Dystopias—And I’ve Written My Share
Try on the idea that concern about, interest in, or desire for Apocalypse is really an ego trip. That you can’t imagine future generations superseding your mortal, contemporary consciousness. If I die, it all must die with me. Whether you postulate the apocalyptic dystopia coming next week or several hundred years from now, your basic urge is to assert the primacy of your consciousness over that of future generations. Basically, you do not wish future generations well. You refuse to seriously consider a prosperous human society in the year 9782.
Few science fiction dystopias seem to be set much further than a few hundred years ahead, as if that’s as far as we can imagine, or that we need to feel somewhat bodily close to the time period in question. The science fiction novels that do go extremely far into the future, thousands of years distant, generally have a more relaxed view of vast cycles of empires rising and falling, with human nature more or less staying stable. Many of these even postulate a complete forgetting of “Old Earth,” which becomes a sort of myth, and they make the reader feel comfortable with that concept. It’s never really a tragedy that Old Earth is forgotten; in a way it’s a relief.

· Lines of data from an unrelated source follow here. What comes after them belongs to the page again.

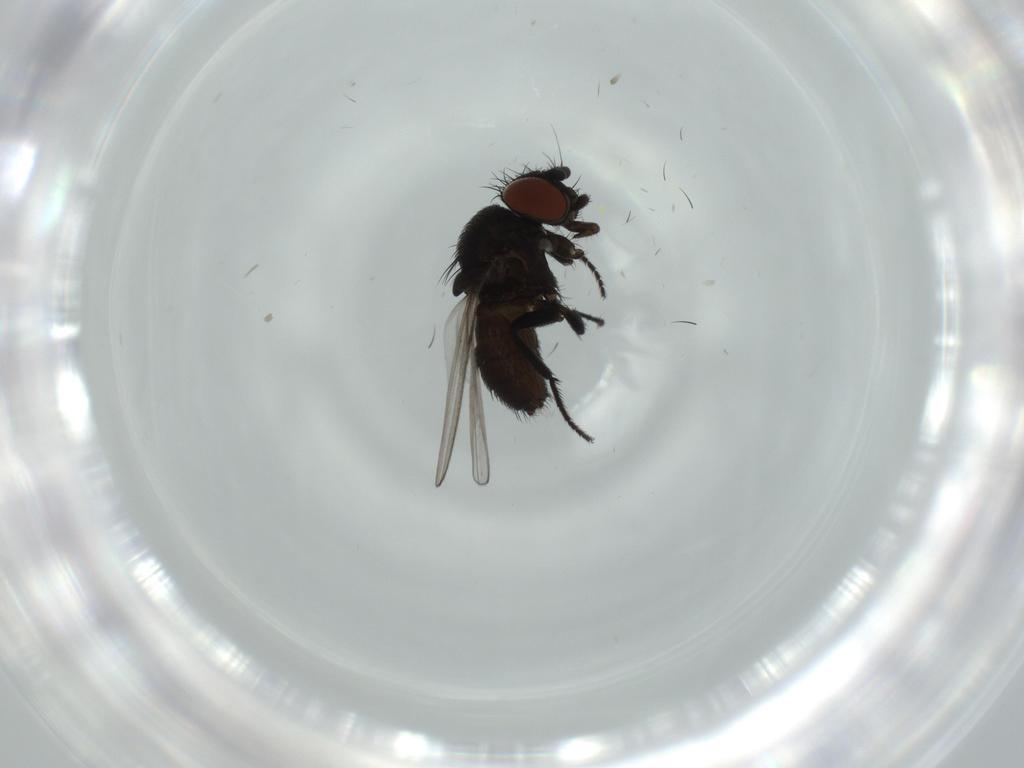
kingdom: Animalia
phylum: Arthropoda
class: Insecta
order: Diptera
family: Milichiidae
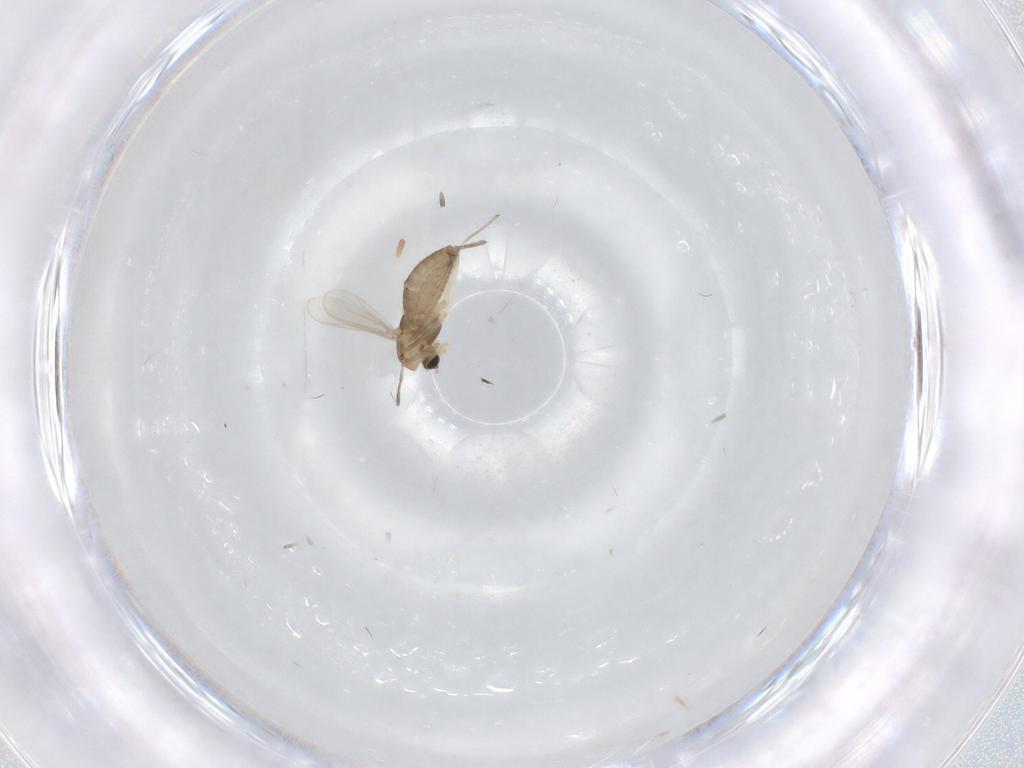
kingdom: Animalia
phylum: Arthropoda
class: Insecta
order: Diptera
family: Chironomidae
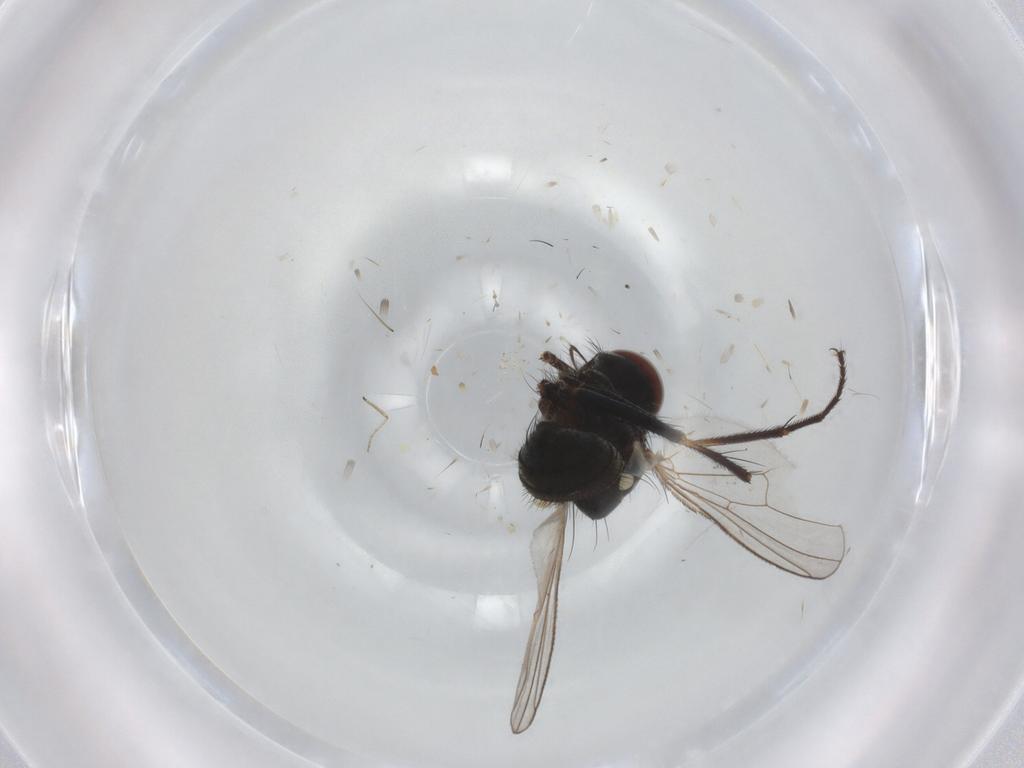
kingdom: Animalia
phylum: Arthropoda
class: Insecta
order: Diptera
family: Muscidae
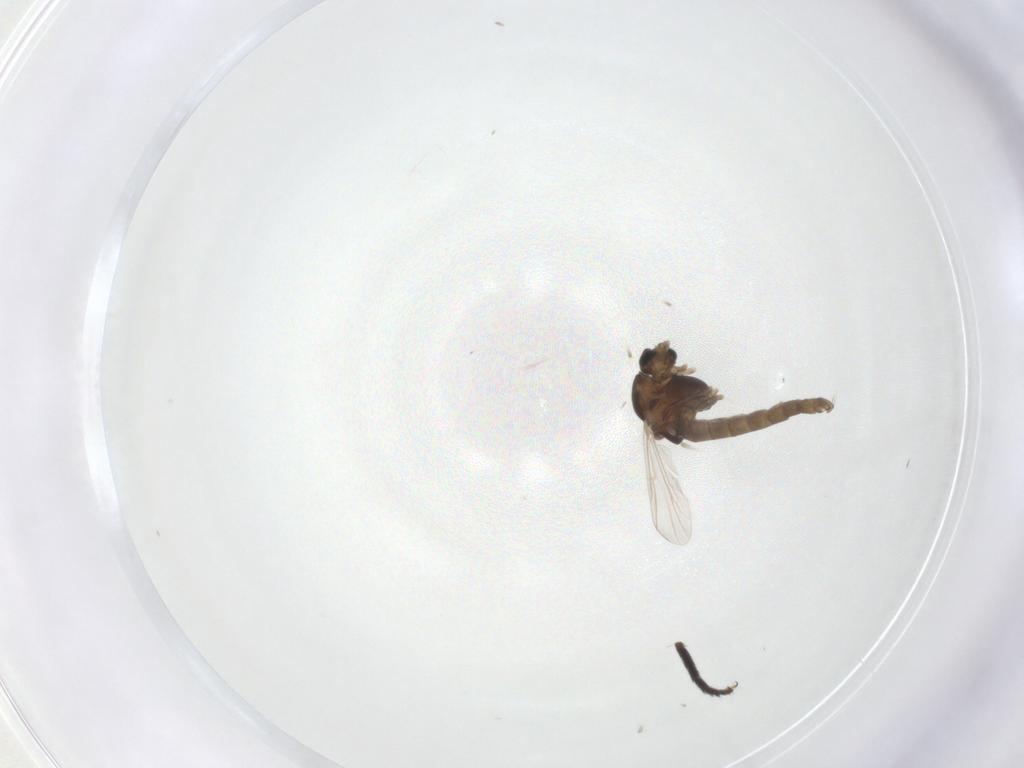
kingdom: Animalia
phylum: Arthropoda
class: Insecta
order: Diptera
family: Chironomidae
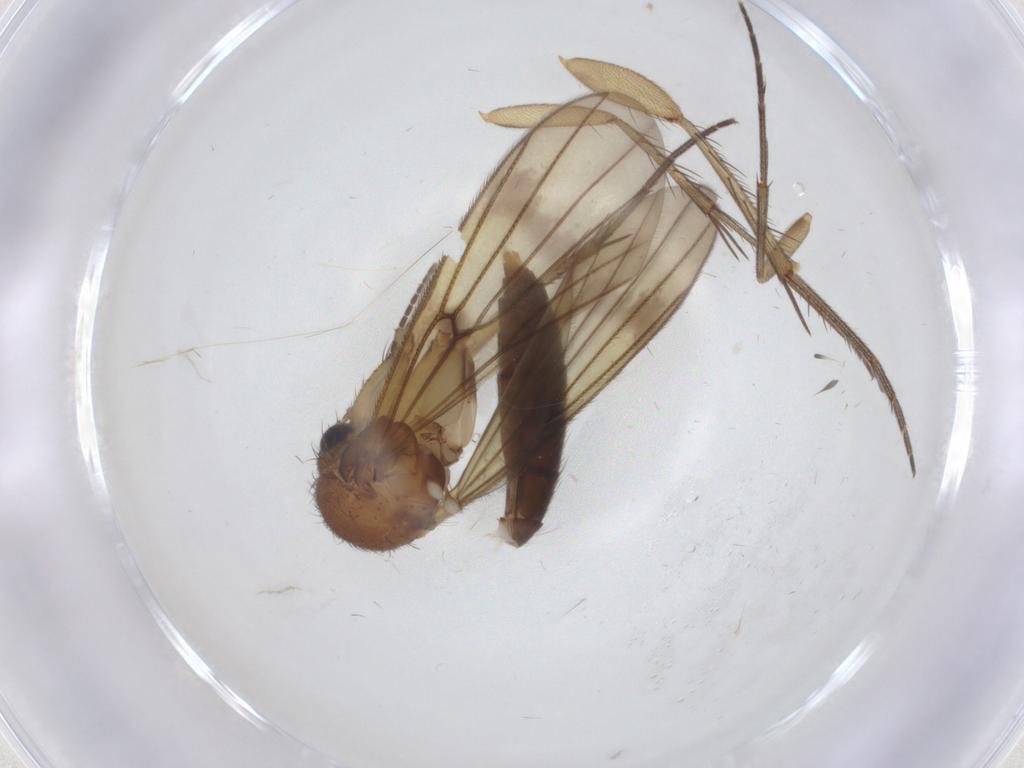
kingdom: Animalia
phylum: Arthropoda
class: Insecta
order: Diptera
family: Mycetophilidae
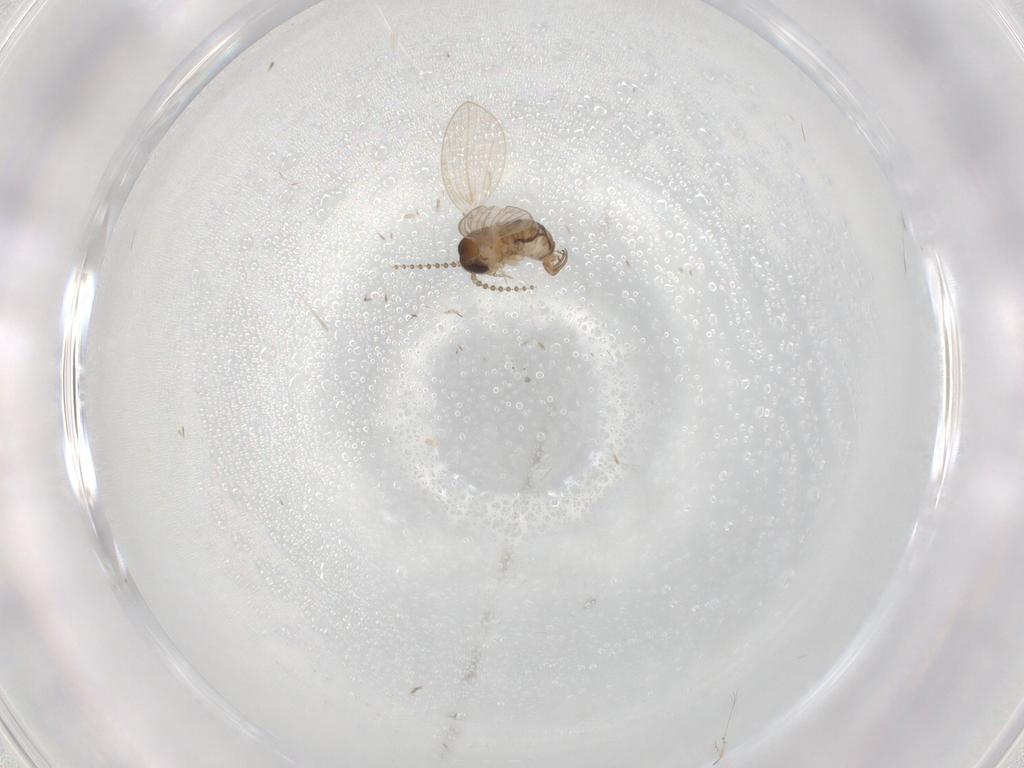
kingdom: Animalia
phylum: Arthropoda
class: Insecta
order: Diptera
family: Psychodidae
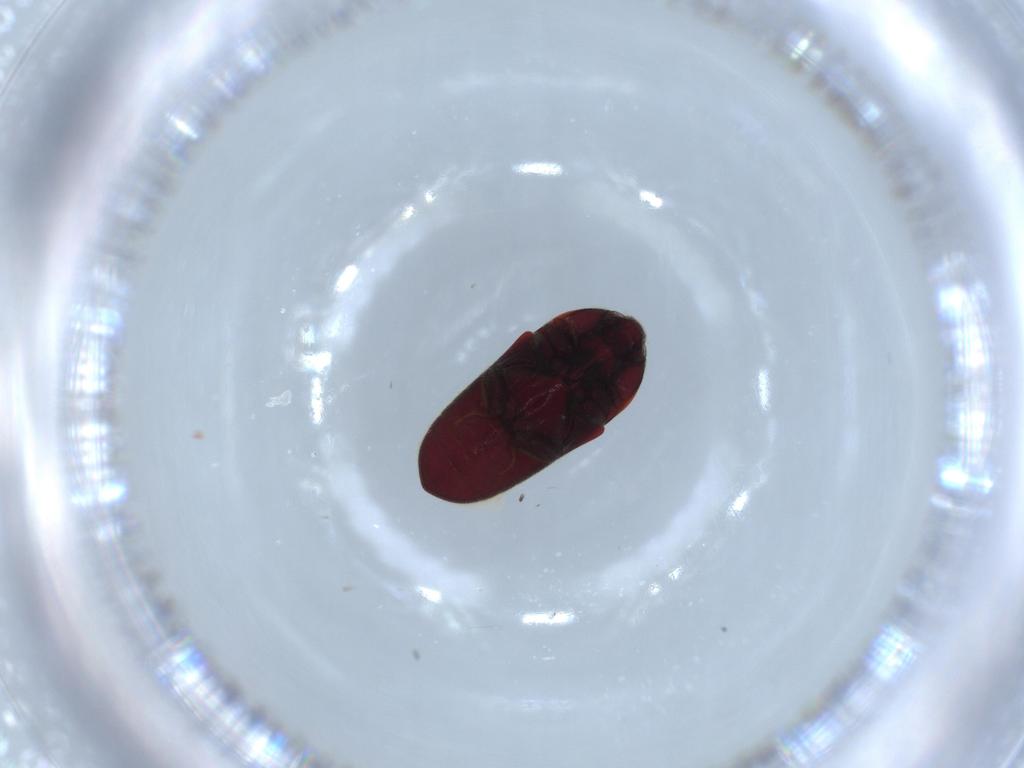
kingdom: Animalia
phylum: Arthropoda
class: Insecta
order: Coleoptera
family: Throscidae
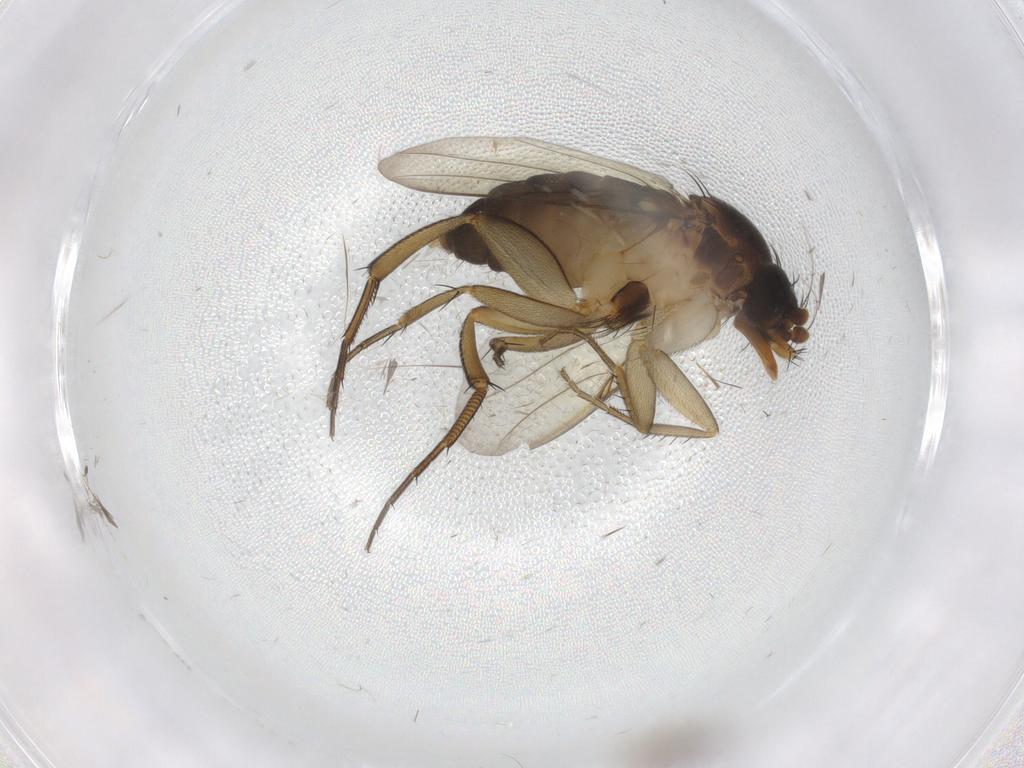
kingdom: Animalia
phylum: Arthropoda
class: Insecta
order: Diptera
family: Phoridae
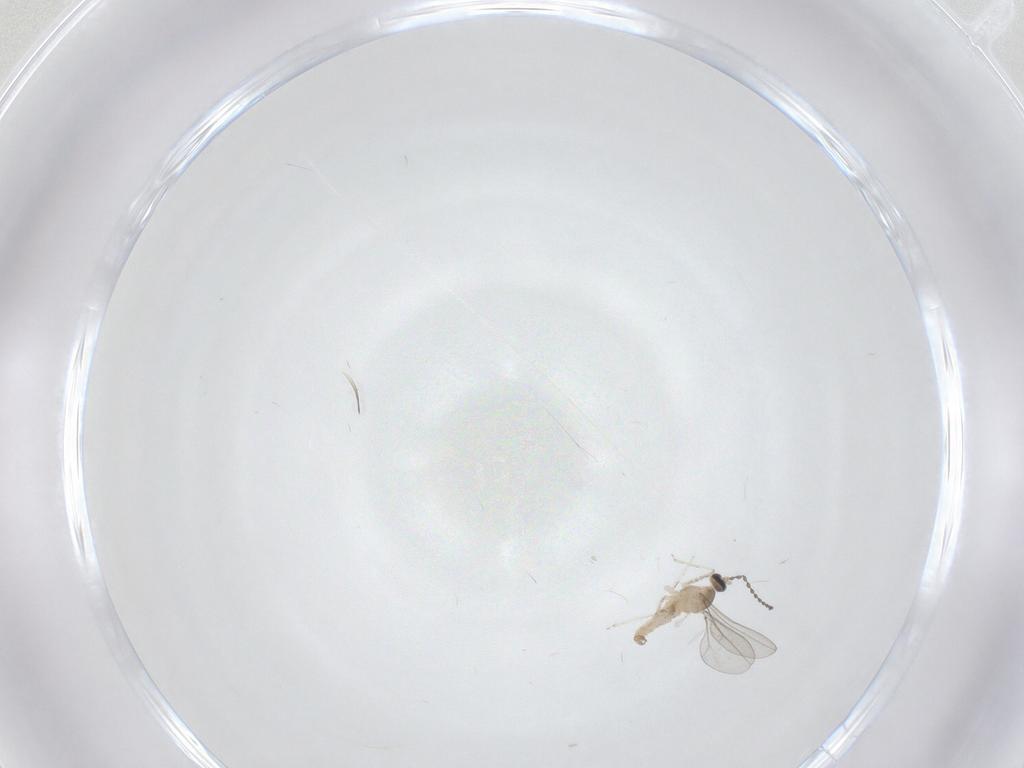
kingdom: Animalia
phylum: Arthropoda
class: Insecta
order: Diptera
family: Cecidomyiidae
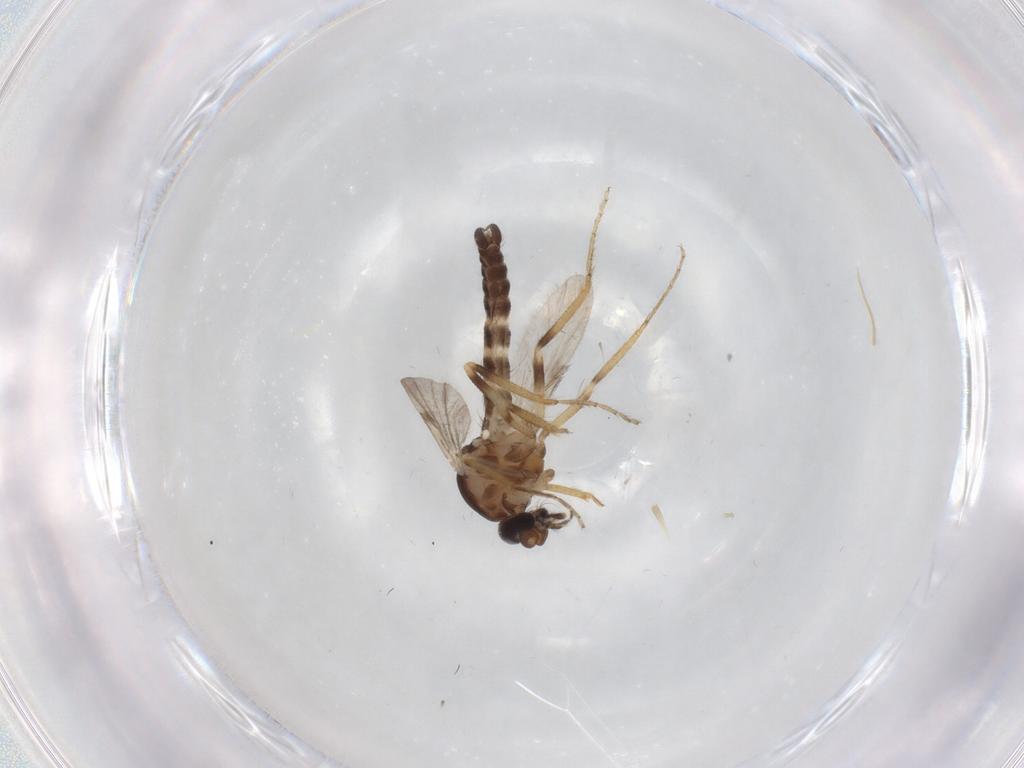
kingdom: Animalia
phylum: Arthropoda
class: Insecta
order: Diptera
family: Ceratopogonidae
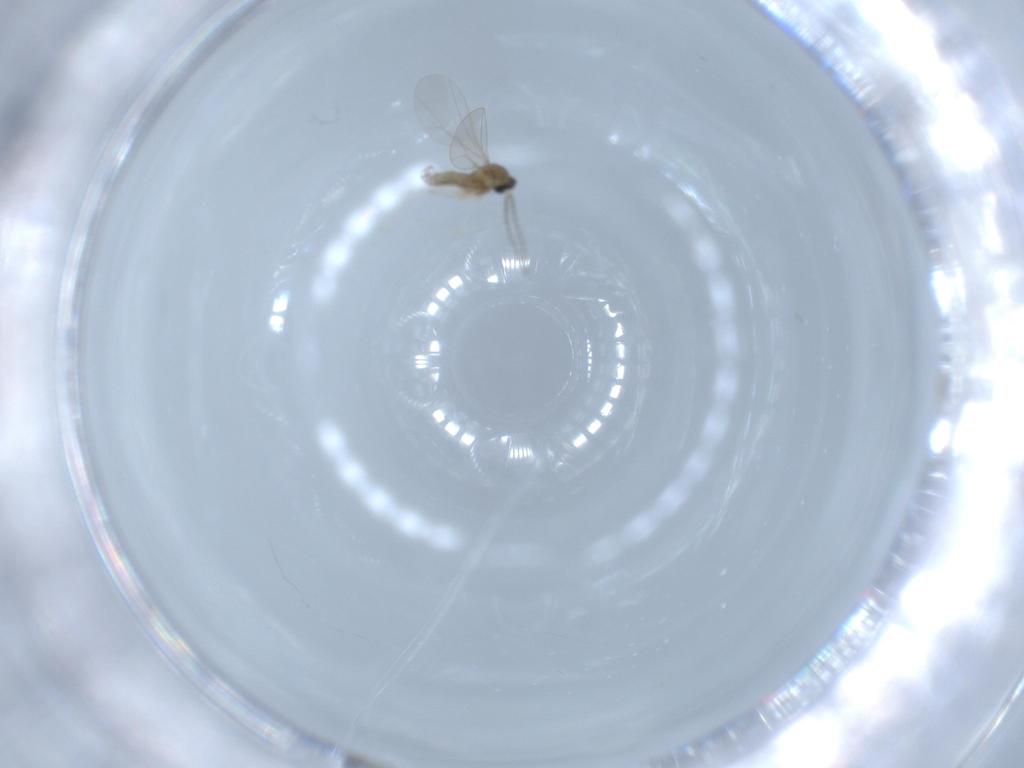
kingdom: Animalia
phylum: Arthropoda
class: Insecta
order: Diptera
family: Cecidomyiidae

In contrast, a true apocalyptic vision wants to posit an end to human nature. We want to ring down the curtain on the future because after all, we can’t be there for the party ourselves. This also applies to fear mongering associated with economic matters, warfare, technology, climate change, asteroid impacts, or political or social instability. We seem to have a need to postulate a civilization-threatening catastrophe in order to define our current egos as powerful and somehow “in control.” Future generations are seen as helpless children unable to work things out for themselves. We with our current fears know better.
Are we secretly wishing a living hell on our descendants in order to vindicate our anxiety?
To demonstrate this theory: consider a human civilization of the year 9782 as being thoroughly successful, dynamic, and happy, however you may define it: economically, technologically, psychologically. How do you really feel about that? Can you even begin to imagine how far off that is and what incredible things humans may have accomplished in the meantime? Don’t you feel a little let down that you won’t be at that party? That somehow they did it all without your “help”? That all your current opinions and concerns mean nothing to that time? Or worse: that humans of 9782 might ridicule or even pity our limited, primitive superstitions and anxieties?
Or does it somehow feel more comfortable for you to imagine some planetwide Stalinist gulag of eighty billion slaves rooting around like crazed zoo animals in some ruined, radioactive slag heap Gaia? Does that somehow give you a feeling of “control”?
Writing a science fiction dystopia does seem to offer psychic relief. You the creator god can line up all your toy soldiers and tanks and pour gasoline over it all and throw down the match. Somehow, like disaster movies, this soothes the ego. But stop to consider what it means to your human soul to not wish the future well.